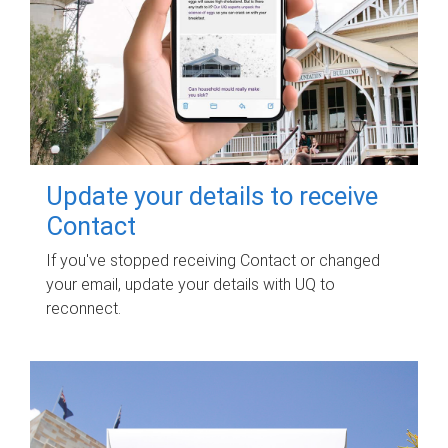
Update your details to receive
Contact
If you've stopped receiving Contact or changed
your email, update your details with UQ to
reconnect.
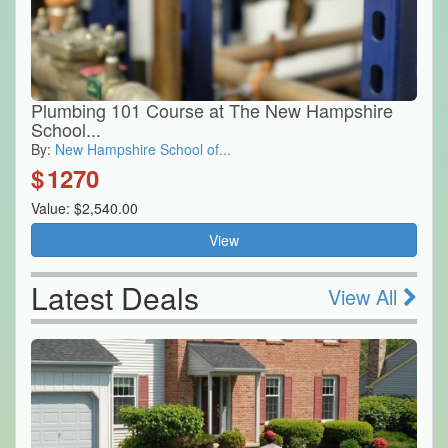
Plumbing 101 Course at The New Hampshire
School...
By:
New Hampshire School of...
$
1270
Value: $2,540.00
View
Latest Deals
View All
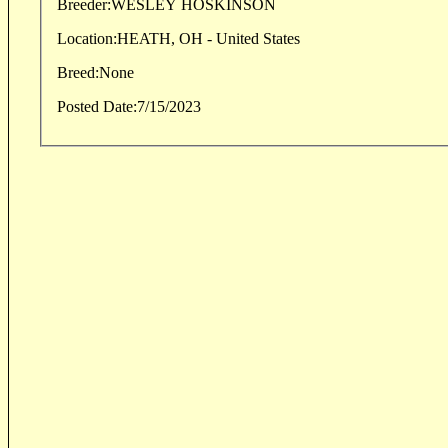
Breeder:
WESLEY HOSKINSON
Location:
HEATH, OH - United States
Breed:
None
Posted Date:
7/15/2023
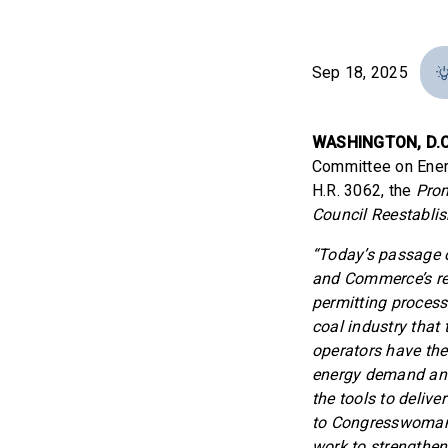
Sep 18, 2025
WASHINGTON, D.C
Committee on Ener
H.R. 3062, the
Prom
Council Reestabli
“Today’s passage o
and Commerce’s rel
permitting process 
coal industry that 
operators have the 
energy demand and 
the tools to delive
to Congresswoman 
work to strengthen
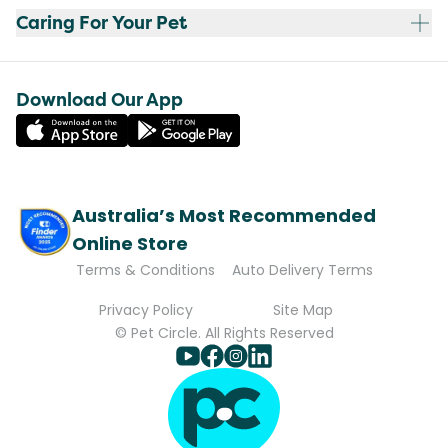
Caring For Your Pet
Download Our App
Australia’s Most Recommended
Online Store
Terms & Conditions
Auto Delivery Terms
Privacy Policy
Site Map
© Pet Circle. All Rights Reserved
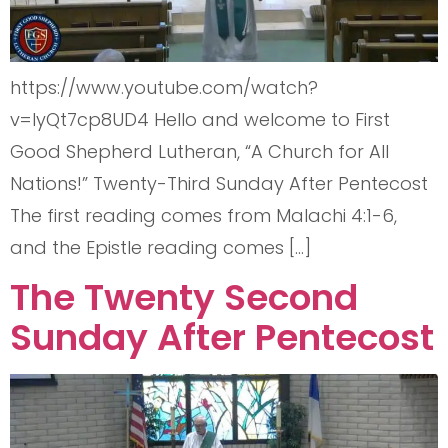
https://www.youtube.com/watch?
v=lyQt7cp8UD4 Hello and welcome to First
Good Shepherd Lutheran, “A Church for All
Nations!” Twenty-Third Sunday After Pentecost
The first reading comes from Malachi 4:1-6,
and the Epistle reading comes […]
The Twenty Second
Sunday After Pentecost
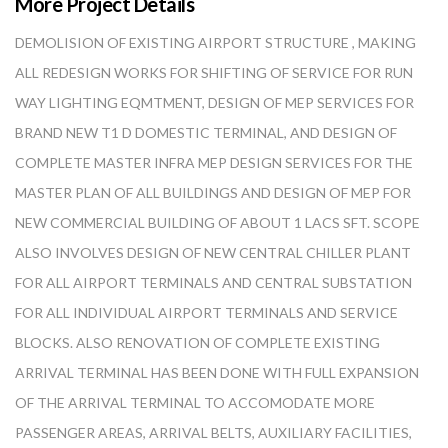
More Project Details
DEMOLISION OF EXISTING AIRPORT STRUCTURE , MAKING
ALL REDESIGN WORKS FOR SHIFTING OF SERVICE FOR RUN
WAY LIGHTING EQMTMENT, DESIGN OF MEP SERVICES FOR
BRAND NEW T1 D DOMESTIC TERMINAL, AND DESIGN OF
COMPLETE MASTER INFRA MEP DESIGN SERVICES FOR THE
MASTER PLAN OF ALL BUILDINGS AND DESIGN OF MEP FOR
NEW COMMERCIAL BUILDING OF ABOUT 1 LACS SFT. SCOPE
ALSO INVOLVES DESIGN OF NEW CENTRAL CHILLER PLANT
FOR ALL AIRPORT TERMINALS AND CENTRAL SUBSTATION
FOR ALL INDIVIDUAL AIRPORT TERMINALS AND SERVICE
BLOCKS. ALSO RENOVATION OF COMPLETE EXISTING
ARRIVAL TERMINAL HAS BEEN DONE WITH FULL EXPANSION
OF THE ARRIVAL TERMINAL TO ACCOMODATE MORE
PASSENGER AREAS, ARRIVAL BELTS, AUXILIARY FACILITIES,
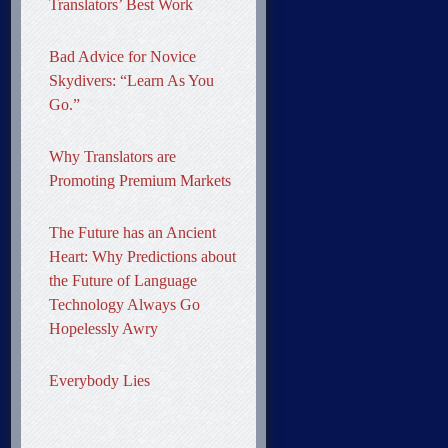
Translators’ Best Work
Bad Advice for Novice
Skydivers: “Learn As You
Go.”
Why Translators are
Promoting Premium Markets
The Future has an Ancient
Heart: Why Predictions about
the Future of Language
Technology Always Go
Hopelessly Awry
Everybody Lies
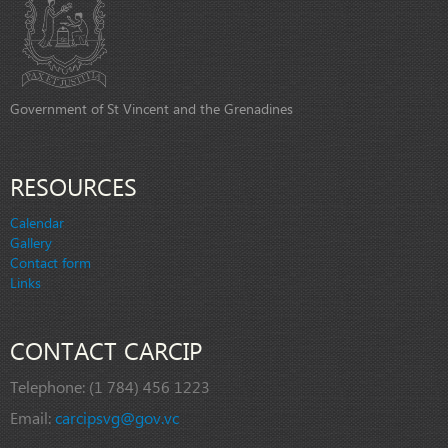
Government of St Vincent and the Grenadines
RESOURCES
Calendar
Gallery
Contact form
Links
CONTACT CARCIP
Telephone:
(1 784) 456 1223
Email:
carcipsvg@gov.vc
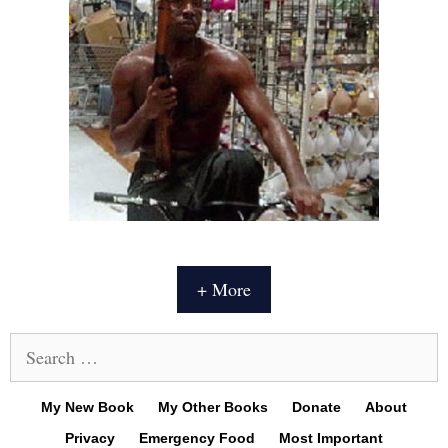
+ More
Search
for:
My New Book
My Other Books
Donate
About
Privacy
Emergency Food
Most Important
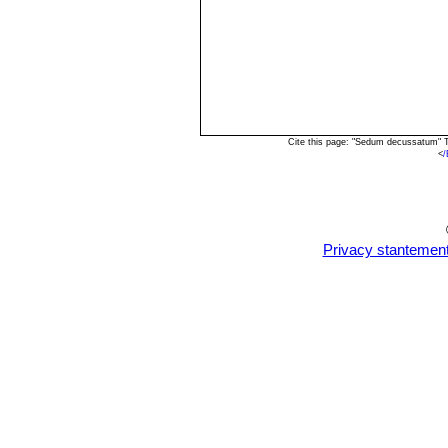
Cite this page: "Sedum decussatum" T
<
/
Privacy stantemen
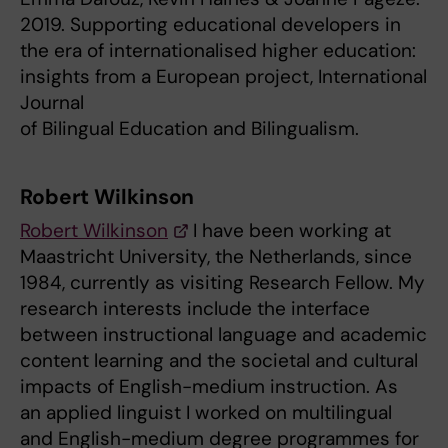
2019. Supporting educational developers in
the era of internationalised higher education:
insights from a European project, International
Journal
of Bilingual Education and Bilingualism.
Robert Wilkinson
Robert Wilkinson
I have been working at
Maastricht University, the Netherlands, since
1984, currently as visiting Research Fellow. My
research interests include the interface
between instructional language and academic
content learning and the societal and cultural
impacts of English-medium instruction. As
an applied linguist I worked on multilingual
and English-medium degree programmes for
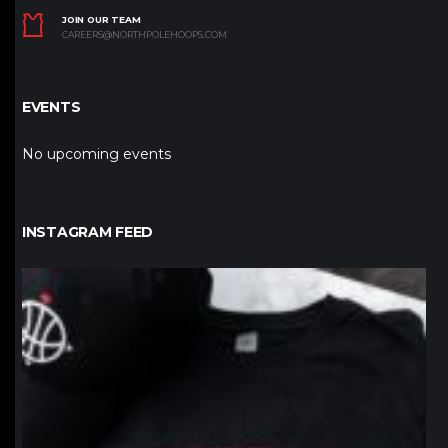
JOIN OUR TEAM
CAREERS@NORTHPOLEHOOPS.COM
EVENTS
No upcoming events
INSTAGRAM FEED
northpolehoops
Jan 12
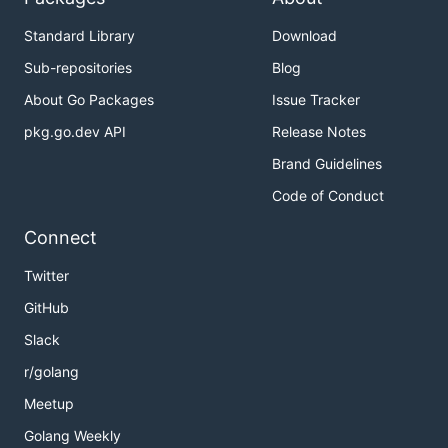
Standard Library
Download
Sub-repositories
Blog
About Go Packages
Issue Tracker
pkg.go.dev API
Release Notes
Brand Guidelines
Code of Conduct
Connect
Twitter
GitHub
Slack
r/golang
Meetup
Golang Weekly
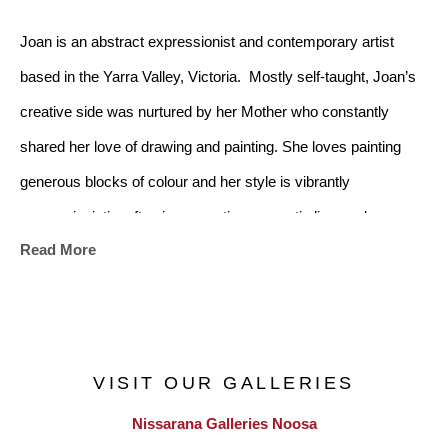
Joan is an abstract expressionist and contemporary artist 
based in the Yarra Valley, Victoria.  Mostly self-taught, Joan’s 
creative side was nurtured by her Mother who constantly 
shared her love of drawing and painting. She loves painting 
generous blocks of colour and her style is vibrantly 
expressionistic, often incorporating energetic line work. 
Read More
Joan mostly paints using acrylics with substance which add 
texture to her work and at times works with oil paint.  She also 
loves experimenting with different mediums and washes. All 
VISIT OUR GALLERIES
her works are made from her home studio in Yellingbo in 
Nissarana Galleries Noosa
Victoria’s lush Yarra Valley and are creatively motivated by the 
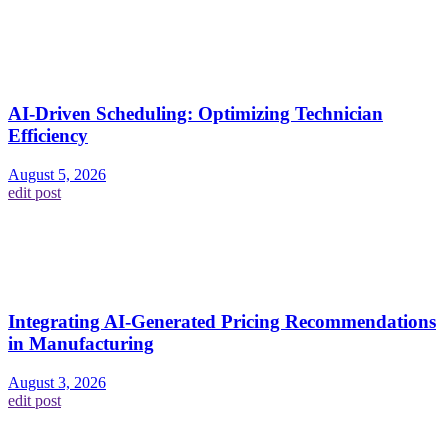
AI-Driven Scheduling: Optimizing Technician
Efficiency
August 5, 2026
edit post
Integrating AI-Generated Pricing Recommendations
in Manufacturing
August 3, 2026
edit post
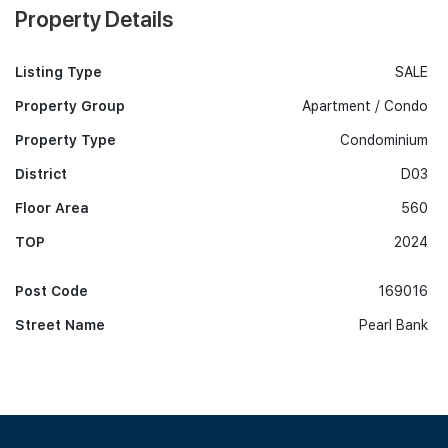
Property Details
Listing Type
SALE
Property Group
Apartment / Condo
Property Type
Condominium
District
D03
Floor Area
560
TOP
2024
Post Code
169016
Street Name
Pearl Bank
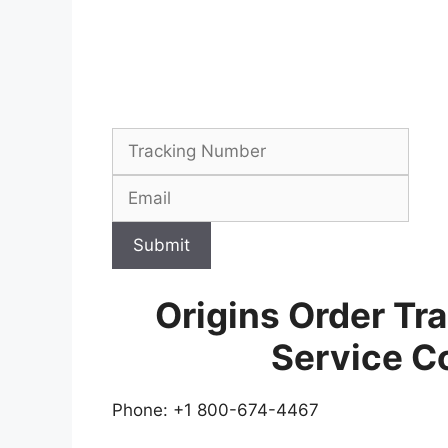
Submit
Origins Order Tr
Service C
Phone: +1 800-674-4467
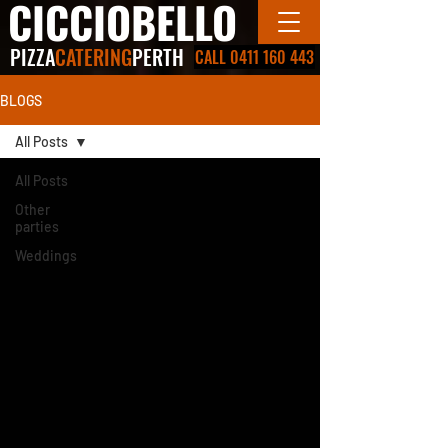
CICCIOBELLO
PIZZA
CATERING
PERTH
CALL 0411 160 443
BLOGS
All Posts
All Posts
Other
parties
Weddings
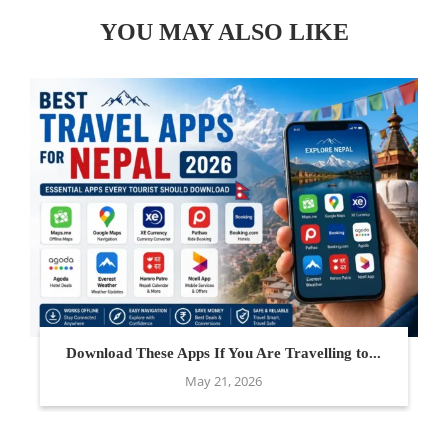
YOU MAY ALSO LIKE
Download These Apps If You Are Travelling to...
May 21, 2026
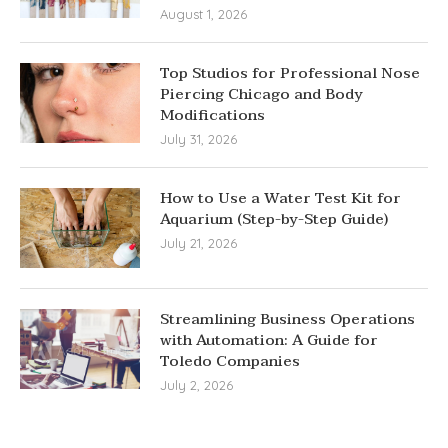
August 1, 2026
Top Studios for Professional Nose
Piercing Chicago and Body
Modifications
July 31, 2026
How to Use a Water Test Kit for
Aquarium (Step-by-Step Guide)
July 21, 2026
Streamlining Business Operations
with Automation: A Guide for
Toledo Companies
July 2, 2026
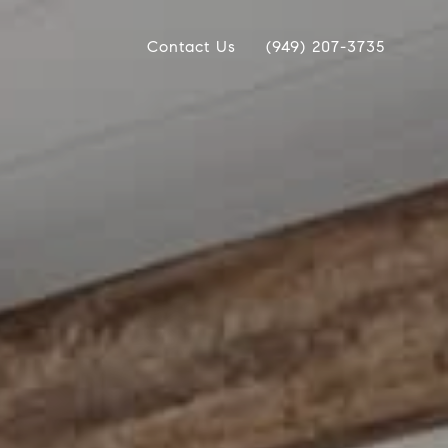
Contact Us
(949) 207-3735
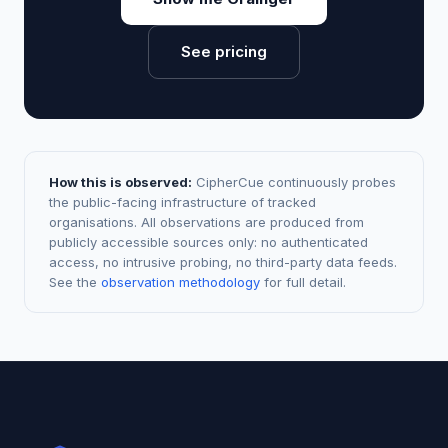
See pricing
How this is observed:
CipherCue continuously probes
the public-facing infrastructure of tracked
organisations. All observations are produced from
publicly accessible sources only: no authenticated
access, no intrusive probing, no third-party data feeds.
See the
observation methodology
for full detail.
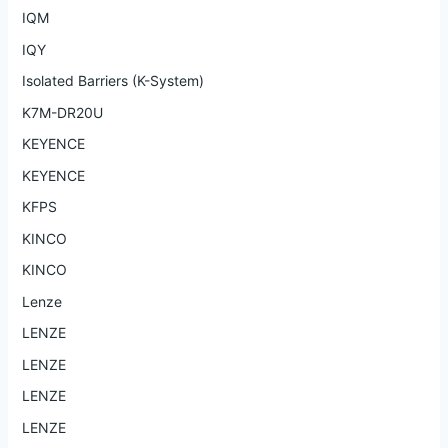
IQM
IQY
Isolated Barriers (K-System)
K7M-DR20U
KEYENCE
KEYENCE
KFPS
KINCO
KINCO
Lenze
LENZE
LENZE
LENZE
LENZE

WORK REQUIRED ▸
Could the material above be given again exactly, pictures excluded?

EXERCISE ANSWER ▸
Update your details to receive
Contact
If you've stopped receiving Contact or changed
your email, update your details with UQ to
reconnect.
Plumbing 101 Course at The New Hampshire
School...
By:
New Hampshire School of...
$
1270
Value: $2,540.00
View
Latest Deals
View All
Breeder:
WESLEY HOSKINSON
Location:
HEATH, OH - United States
Breed:
None
Posted Date:
7/15/2023
Sep 18, 2025
WASHINGTON, D.C
Committee on Ener
H.R. 3062, the
Prom
Council Reestabli
“Today’s passage o
and Commerce’s rel
permitting process 
coal industry that 
operators have the 
energy demand and 
the tools to delive
to Congresswoman 
work to strengthen
Caring For Your Pet
Download Our App
Australia’s Most Recommended
Online Store
Terms & Conditions
Auto Delivery Terms
Privacy Policy
Site Map
© Pet Circle. All Rights Reserved
https://www.youtube.com/watch?
v=lyQt7cp8UD4 Hello and welcome to First
Good Shepherd Lutheran, “A Church for All
Nations!” Twenty-Third Sunday After Pentecost
The first reading comes from Malachi 4:1-6,
and the Epistle reading comes […]
The Twenty Second
Sunday After Pentecost
More Project Details
DEMOLISION OF EXISTING AIRPORT STRUCTURE , MAKING
ALL REDESIGN WORKS FOR SHIFTING OF SERVICE FOR RUN
WAY LIGHTING EQMTMENT, DESIGN OF MEP SERVICES FOR
BRAND NEW T1 D DOMESTIC TERMINAL, AND DESIGN OF
COMPLETE MASTER INFRA MEP DESIGN SERVICES FOR THE
MASTER PLAN OF ALL BUILDINGS AND DESIGN OF MEP FOR
NEW COMMERCIAL BUILDING OF ABOUT 1 LACS SFT. SCOPE
ALSO INVOLVES DESIGN OF NEW CENTRAL CHILLER PLANT
FOR ALL AIRPORT TERMINALS AND CENTRAL SUBSTATION
FOR ALL INDIVIDUAL AIRPORT TERMINALS AND SERVICE
BLOCKS. ALSO RENOVATION OF COMPLETE EXISTING
ARRIVAL TERMINAL HAS BEEN DONE WITH FULL EXPANSION
OF THE ARRIVAL TERMINAL TO ACCOMODATE MORE
PASSENGER AREAS, ARRIVAL BELTS, AUXILIARY FACILITIES,
Translators’ Best Work
Bad Advice for Novice
Skydivers: “Learn As You
Go.”
Why Translators are
Promoting Premium Markets
The Future has an Ancient
Heart: Why Predictions about
the Future of Language
Technology Always Go
Hopelessly Awry
Everybody Lies
Government of St Vincent and the Grenadines
RESOURCES
Calendar
Gallery
Contact form
Links
CONTACT CARCIP
Telephone:
(1 784) 456 1223
Email:
carcipsvg@gov.vc
+ More
Search
for:
My New Book
My Other Books
Donate
About
Privacy
Emergency Food
Most Important
Cite this page: "Sedum decussatum" T
<
/
Privacy stantemen
2019. Supporting educational developers in
the era of internationalised higher education:
insights from a European project, International
Journal
of Bilingual Education and Bilingualism.
Robert Wilkinson
Robert Wilkinson
I have been working at
Maastricht University, the Netherlands, since
1984, currently as visiting Research Fellow. My
research interests include the interface
between instructional language and academic
content learning and the societal and cultural
impacts of English-medium instruction. As
an applied linguist I worked on multilingual
and English-medium degree programmes for
JOIN OUR TEAM
CAREERS@NORTHPOLEHOOPS.COM
EVENTS
No upcoming events
INSTAGRAM FEED
northpolehoops
Jan 12
Standard Library
Download
Sub-repositories
Blog
About Go Packages
Issue Tracker
pkg.go.dev API
Release Notes
Brand Guidelines
Code of Conduct
Connect
Twitter
GitHub
Slack
r/golang
Meetup
Golang Weekly
Joan is an abstract expressionist and contemporary artist 
based in the Yarra Valley, Victoria.  Mostly self-taught, Joan’s 
creative side was nurtured by her Mother who constantly 
shared her love of drawing and painting. She loves painting 
generous blocks of colour and her style is vibrantly 
expressionistic, often incorporating energetic line work. 
Read More
Joan mostly paints using acrylics with substance which add 
texture to her work and at times works with oil paint.  She also 
loves experimenting with different mediums and washes. All 
VISIT OUR GALLERIES
her works are made from her home studio in Yellingbo in 
Nissarana Galleries Noosa
Victoria’s lush Yarra Valley and are creatively motivated by the 
AI-Driven Scheduling: Optimizing Technician
Efficiency
August 5, 2026
edit post
Integrating AI-Generated Pricing Recommendations
in Manufacturing
August 3, 2026
edit post
Property Details
Listing Type
SALE
Property Group
Apartment / Condo
Property Type
Condominium
District
D03
Floor Area
560
TOP
2024
Post Code
169016
Street Name
Pearl Bank
Submit
Origins Order Tr
Service C
Phone: +1 800-674-4467
CICCIOBELLO
PIZZA
CATERING
PERTH
CALL 0411 160 443
BLOGS
All Posts
All Posts
Other
parties
Weddings
YOU MAY ALSO LIKE
Download These Apps If You Are Travelling to...
May 21, 2026
August 1, 2026
Top Studios for Professional Nose
Piercing Chicago and Body
Modifications
July 31, 2026
How to Use a Water Test Kit for
Aquarium (Step-by-Step Guide)
July 21, 2026
Streamlining Business Operations
with Automation: A Guide for
Toledo Companies
July 2, 2026
Contact Us
(949) 207-3735
See pricing
How this is observed:
CipherCue continuously probes
the public-facing infrastructure of tracked
organisations. All observations are produced from
publicly accessible sources only: no authenticated
access, no intrusive probing, no third-party data feeds.
See the
observation methodology
for full detail.
IQM
IQY
Isolated Barriers (K-System)
K7M-DR20U
KEYENCE
KEYENCE
KFPS
KINCO
KINCO
Lenze
LENZE
LENZE
LENZE
LENZE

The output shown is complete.